Many of these traditions, legends, and identities are irretrievably lost, ravaged by oppression. The natural gender diversity prevalent through most of human history has been forcibly reduced to a perceived binary, reinforced by everyday language and customs. Gender-diverse people continue to resist, reclaim, revive, and restore remaining pieces of these stolen stories and identities.
Given the once prevalent histories and myths in thousands of cultures around the world, I can only imagine that my ancestors too had stories connecting me and my people to the spirit world and our fellow in-between kin. Transcendence is an act of restoryation, telling new stories, myths, and legends, ones that walk the many paths beyond binaries: male and female, night and day, land and sea, earth and sky, life and death, self and other, self and earth.
Written myths accompany some images: stories of creation, of rebirth, of journey. Images and stories alike create worlds with ambiguous or no gender amidst connections to earth, ancestors, and spirits. In the spirit of myths — not false stories, but ever-relevant ones — this series creates not just a body, but a figure of transcendence.
Before the sun was born, the world remained in twilight. Nothing separated day from night nor split the peoples of the earth as male and female. Each was free to be as they chose and love as their hearts desired. But this was not to continue forever.
Comets passed the earth now and again, but eventually one struck, diving deep into the earth. Together they created a star child. The day came when the star child emerged, blinding all in sight. Waves of fear, terror, and pain rippled through the nearby villages and the child was greatly saddened.
A nearby healer heard of this new being and journeyed to meet the star child. Unable to fly to meet the other star people, the child knew not even how to learn. The healer, with eyes shut tight, greeted the child and offered to help. Ancient stories spoke of star children learning to fly in far off lands. The healer began to teach this child in the deep woods to save the sight of the people from further harm.

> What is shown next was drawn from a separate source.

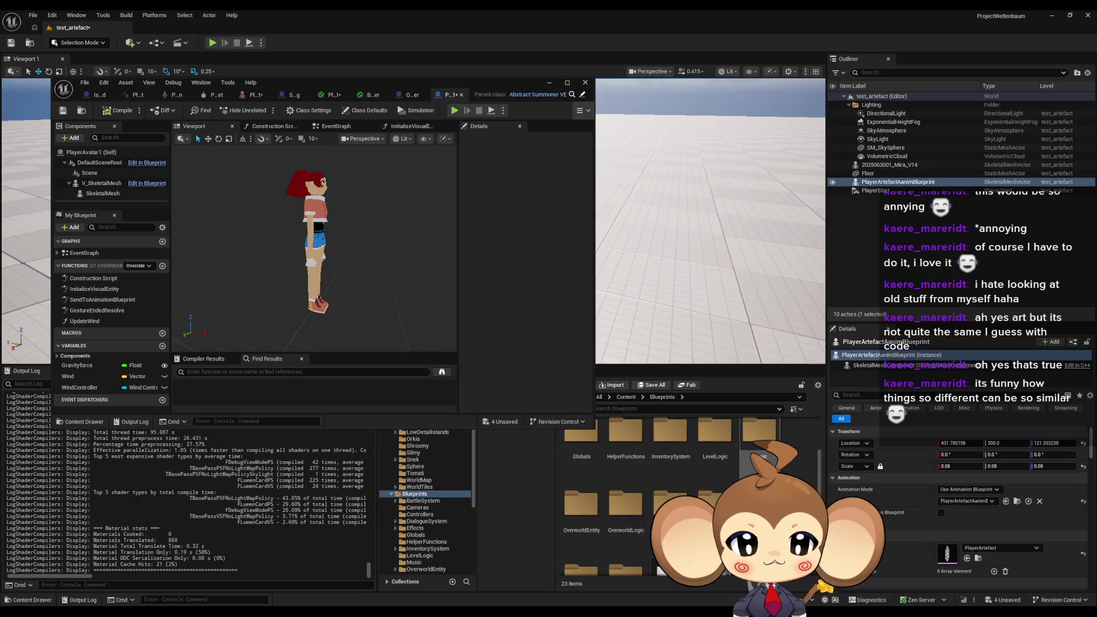
pyautogui.scroll(2, 737, 471)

Weeks passed, and by what became day, the star child leapt from the tallest tree in the forest, flying for as long as possible before falling back to earth. Each evening the healer waited, eyes closed, arms open to catch the star child. Together they returned to the hollow of an old tree for restorative slumber. In time, the people’s vision returned but at a terrible price. The day brought harsh light and the twilight of the past now seemed like the deepest of darks; their eyes could not adjust. Fleeting twilight came only when the healer carried the child to the tree, wrapped in a blanket. Just as time was split into night and day, so too were the people divided by outward appearances.
Only the healer still lived in the twilight and saw each being as it chose but had to live each day with eyes shut tight. In time, the healer taught some people, those with open hearts, a semblance of their once true sight. Others will never know the changes until the star child learns to fly and joins the star kin far up in the sky; the time when all will be equal again, and humans will see each other for who they truly are.